Skiing Buffalo Peak

By George Bell (gibell@comcast.net)
Written June 1997

Saturday, May 31st (1997), four of us glissed the Silver Couloir on Buffalo Mtn above Silverthorne, Colorado. Our multi-talented group included 2 downhill skiiers, myself on a tele rig, a snowboarder and 2 gung-ho labradors.

We sloths slept in until 4am and then made the commute to Summit County and started the hike up at 6:30am. This couloir faces NE and gets sun at sunrise and we really should have started even earlier. It had been a warm night and we were soon post-holing in muck and cursing our late start. Fortunately there were people ahead who broke trail most of the way.

Bill and the dogs topped out around 8:30am with the rest of us trailing in at our own paces. It was a gorgeous day, but ominously warm. We sat and ate lunch, but soon snapped into our glisse-instruments for we were worried about wet snow avalanches in the Silver Couloir.
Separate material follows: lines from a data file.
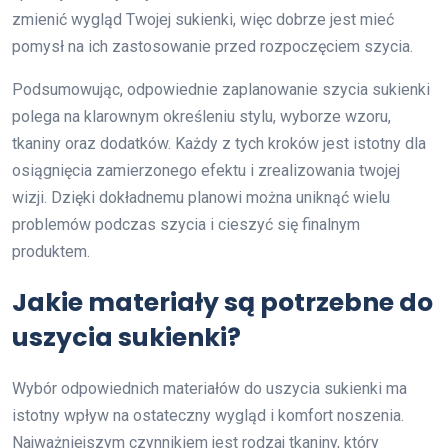
zmienić wygląd Twojej sukienki, więc dobrze jest mieć
pomysł na ich zastosowanie przed rozpoczęciem szycia.
Podsumowując, odpowiednie zaplanowanie szycia sukienki
polega na klarownym określeniu stylu, wyborze wzoru,
tkaniny oraz dodatków. Każdy z tych kroków jest istotny dla
osiągnięcia zamierzonego efektu i zrealizowania twojej
wizji. Dzięki dokładnemu planowi można uniknąć wielu
problemów podczas szycia i cieszyć się finalnym
produktem.
Jakie materiały są potrzebne do
uszycia sukienki?
Wybór odpowiednich materiałów do uszycia sukienki ma
istotny wpływ na ostateczny wygląd i komfort noszenia.
Najważniejszym czynnikiem jest rodzaj tkaniny, który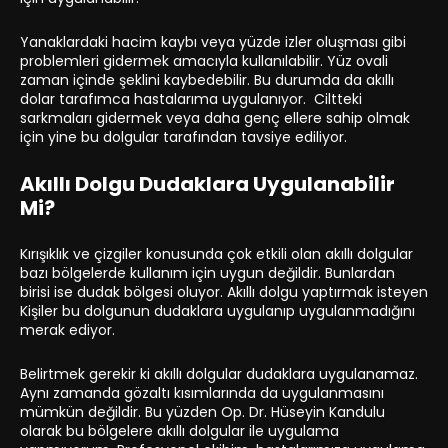
Yanaklardaki hacim kaybı veya yüzde izler oluşması gibi
problemleri gidermek amacıyla kullanılabilir. Yüz ovali
zaman içinde şeklini kaybedebilir. Bu durumda da akıllı
dolar tarafımca hastalarıma uygulanıyor. Ciltteki
sarkmaları gidermek veya daha genç ellere sahip olmak
için yine bu dolgular tarafından tavsiye ediliyor.
Akıllı Dolgu Dudaklara Uygulanabilir
Mi?
Kırışıklık ve çizgiler konusunda çok etkili olan akıllı dolgular
bazı bölgelerde kullanım için uygun değildir. Bunlardan
birisi ise dudak bölgesi oluyor. Akıllı dolgu yaptırmak isteyen
Kişiler bu dolgunun dudaklara uygulanıp uygulanmadığını
merak ediyor.
Belirtmek gerekir ki akıllı dolgular dudaklara uygulanamaz.
Aynı zamanda gözaltı kısımlarında da uygulanmasını
mümkün değildir. Bu yüzden Op. Dr. Hüseyin Kandulu
olarak bu bölgelere akıllı dolgular ile uygulama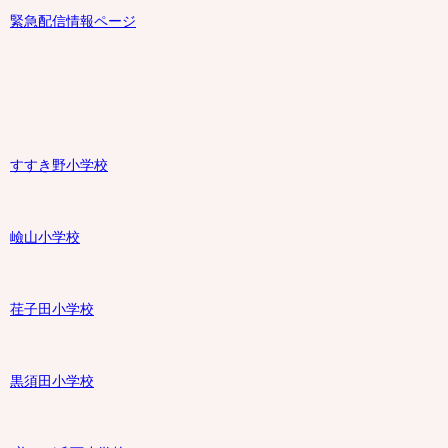
緊急配信情報ページ
すすき野小学校
嶮山
小学校
荏子田小学校
黒須田小学校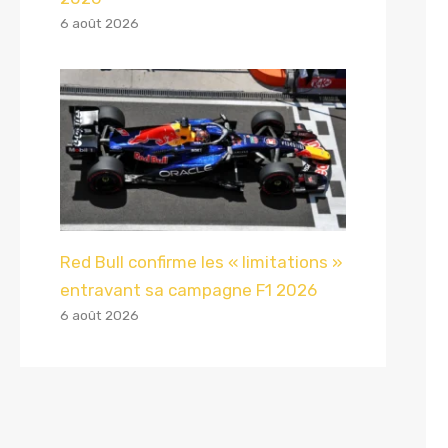
6 août 2026
Red Bull confirme les « limitations »
entravant sa campagne F1 2026
6 août 2026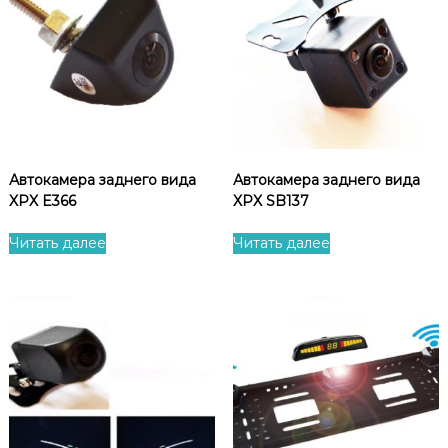
Автокамера заднего вида
Автокамера заднего вида
XPX E366
XPX SB137
Читать далее
Читать далее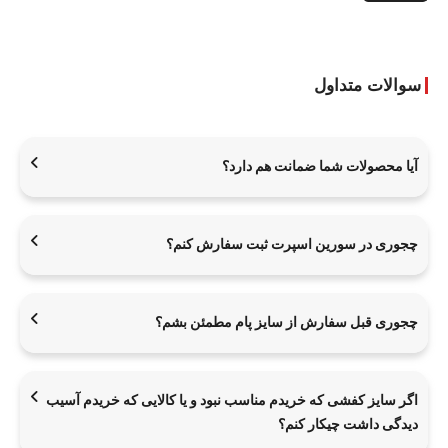
سوالات متداول
آیا محصولات شما ضمانت هم دارد؟
چجوری در سورین اسپرت ثبت سفارش کنم؟
چجوری قبل سفارش از سایز پام مطمئن بشم؟
اگر سایز کفشی که خریدم مناسب نبود و یا کالایی که خریدم آسیب
دیدگی داشت چیکار کنم؟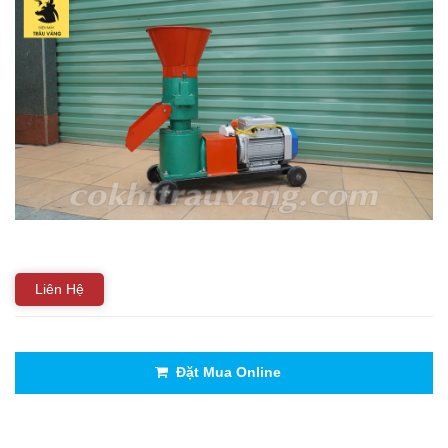
THIẾT BỊ NHÀ BẾP CAO CẤP
MÁY CHẾ BIẾN THỰC PHẨM
MÁY CHẾ BIẾN NÔNG SẢN
THIẾT BỊ LÀM ĐỒ ĂN NHANH
THIẾT BỊ LÀM BÁNH
MÁY ĐÓNG GÓI THỰC PHẨM
Liên Hệ
THIẾT BỊ LẠNH
Đặt Mua Online
THIẾT BỊ BẾP CÔNG NGHIỆP
UNCATEGORIZED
The first few turns were on perfect corn but this soon changed to a couple inches of wet mush. Where the two couloirs join, however, the center of the couloir had recently slid, exposing harder snow which had now turned to good corn snow. Another party of 3 was skiing down as well, and it turned into a whooping match to see who could appear to be having the most fun.

Small slush avalanches called for great caution, however; at one point the 2 dogs were engulfed in a slow moving slide that swept them down several hundred feet. We should have taken Lou Dawson's advice and aimed to be on the summit soon after sunrise.

The walk out turned out to be about 3 miles farther than expected. We followed the aqueduct much too far and had to do a long backtrack, fortunately over fairly flat terrain and no snow.